* TASK INSTRUCTIONS *
Echo, unchanged, the lines from the one containing "910-338-1917" through the one containing "teaching of the", with both of those lines included.

* Stored data entries *
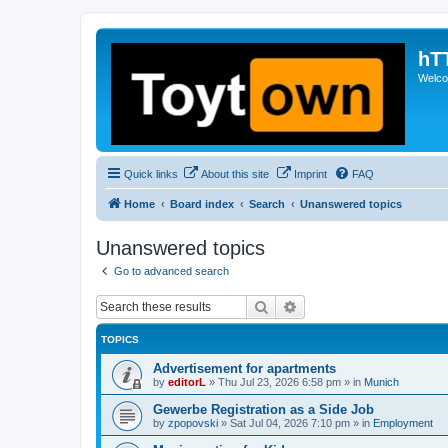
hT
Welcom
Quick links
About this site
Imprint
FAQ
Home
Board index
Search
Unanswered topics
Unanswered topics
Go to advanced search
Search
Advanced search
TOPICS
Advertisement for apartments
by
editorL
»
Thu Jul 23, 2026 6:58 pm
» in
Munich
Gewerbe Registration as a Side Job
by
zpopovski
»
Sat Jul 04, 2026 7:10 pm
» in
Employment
...
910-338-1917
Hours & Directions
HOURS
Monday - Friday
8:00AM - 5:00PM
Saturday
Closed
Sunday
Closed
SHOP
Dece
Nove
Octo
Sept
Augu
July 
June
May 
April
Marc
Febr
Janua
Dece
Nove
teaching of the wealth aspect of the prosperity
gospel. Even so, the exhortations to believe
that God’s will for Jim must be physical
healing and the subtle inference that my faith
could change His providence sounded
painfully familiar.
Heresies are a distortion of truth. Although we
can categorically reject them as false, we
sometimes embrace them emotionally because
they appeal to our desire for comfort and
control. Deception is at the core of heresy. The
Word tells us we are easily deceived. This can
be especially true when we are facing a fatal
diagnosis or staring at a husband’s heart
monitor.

* ANSWER BOX *
910-338-1917
Hours & Directions
HOURS
Monday - Friday
8:00AM - 5:00PM
Saturday
Closed
Sunday
Closed
SHOP
Dece
Nove
Octo
Sept
Augu
July 
June
May 
April
Marc
Febr
Janua
Dece
Nove
teaching of the wealth aspect of the prosperity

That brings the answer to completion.